* Source document:
--

If you don't know what 4chan is, you should be ashamed. At this very moment, I hope you are looking up 4chan on Wikipedia and Googling why you've been living under a rock.
I seem to be making a pretty big fuss about some lame website with a lame name that only lame tech geeks use. However, this very website is capable of "melting your brain," changing the course of pop culture and bringing down Western civilization-and your mom.
For a quick rundown, 4chan is a U.S. imageboard modeled after the ones in Japan. It receives 8.5 million page views a day and is currently the fourth largest online bulletin board in the world. The site is powerful because of the sheer magnitude of viewers who are "trolling" the web. If things become popular on the site, it will surely be within the reach of the common Internet user in no time.
The best part? Everyone's anonymous. No usernames or logins required. The information is completely unfiltered and hence a breeding ground for controversy. Child porn, bestiality and bomb threats are common posts. Click on "/b/," the website's random content page and prepare to be desensitized.
Wondering what sick, disgusting person was responsible for the evolution of a website both influential and profane?
Try a scrawny 20-year old who goes by the name "Christopher Poole." Mr. Poole, who started the website five years ago in his room, is also known as "moot," his username on 4chan.
The mysterious figure came to speak in one of my classes this week. The first thing I thought: he could pass for a hispter. Moppy hair, sweater over polo, skinny jeans and sneakers. Awkward posture, slightly geeky. This kid is clearly ironic.
As Poole stood before us, talking away about privacy and security concerns of his site, I wanted to personally thank him for a few things. I wanted to thank him for the phenomenon of lolcats (yup, you know it).

--

* Work order: Quote the column about 4chan word for word from "The best part?" to "username on 4chan.". Work only from the column about 4chan.

* Supplied data:
--

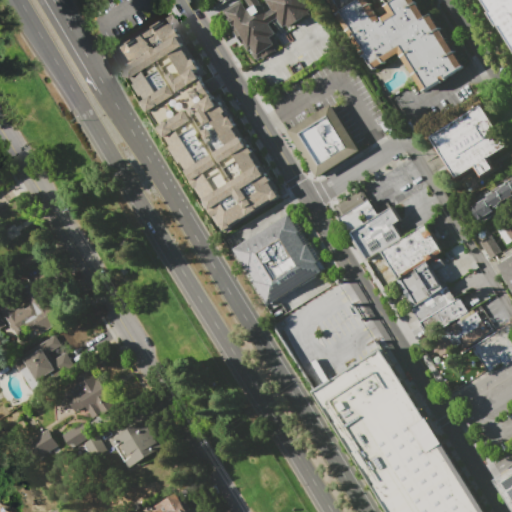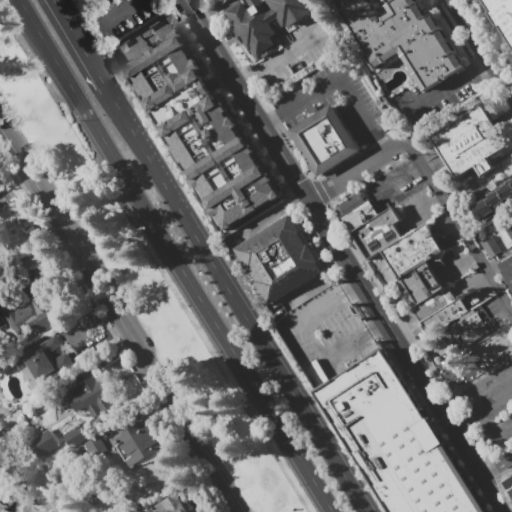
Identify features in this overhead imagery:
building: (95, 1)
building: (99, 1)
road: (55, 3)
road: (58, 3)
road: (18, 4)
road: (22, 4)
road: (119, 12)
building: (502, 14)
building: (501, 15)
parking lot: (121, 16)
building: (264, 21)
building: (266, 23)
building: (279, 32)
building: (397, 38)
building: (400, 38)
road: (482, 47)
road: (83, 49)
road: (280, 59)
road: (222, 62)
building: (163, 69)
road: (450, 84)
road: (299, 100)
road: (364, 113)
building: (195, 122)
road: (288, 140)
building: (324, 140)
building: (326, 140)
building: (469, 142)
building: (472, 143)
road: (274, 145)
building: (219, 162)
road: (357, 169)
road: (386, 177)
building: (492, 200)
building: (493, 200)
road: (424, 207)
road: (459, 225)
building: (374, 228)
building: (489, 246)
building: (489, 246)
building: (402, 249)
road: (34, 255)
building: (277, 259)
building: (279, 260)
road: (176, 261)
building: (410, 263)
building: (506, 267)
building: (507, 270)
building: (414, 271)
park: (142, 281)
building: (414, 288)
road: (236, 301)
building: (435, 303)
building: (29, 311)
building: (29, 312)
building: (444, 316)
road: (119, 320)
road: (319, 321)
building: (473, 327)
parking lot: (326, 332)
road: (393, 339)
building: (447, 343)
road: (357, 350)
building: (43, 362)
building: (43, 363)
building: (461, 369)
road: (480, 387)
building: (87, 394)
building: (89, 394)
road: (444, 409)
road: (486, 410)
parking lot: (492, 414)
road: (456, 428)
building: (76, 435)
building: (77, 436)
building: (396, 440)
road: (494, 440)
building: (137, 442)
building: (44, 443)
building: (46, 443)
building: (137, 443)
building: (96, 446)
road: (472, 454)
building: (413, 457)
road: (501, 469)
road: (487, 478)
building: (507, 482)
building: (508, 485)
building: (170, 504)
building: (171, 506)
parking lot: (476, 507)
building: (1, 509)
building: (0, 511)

--

* Finished task:
The best part? Everyone's anonymous. No usernames or logins required. The information is completely unfiltered and hence a breeding ground for controversy. Child porn, bestiality and bomb threats are common posts. Click on "/b/," the website's random content page and prepare to be desensitized.
Wondering what sick, disgusting person was responsible for the evolution of a website both influential and profane?
Try a scrawny 20-year old who goes by the name "Christopher Poole." Mr. Poole, who started the website five years ago in his room, is also known as "moot," his username on 4chan.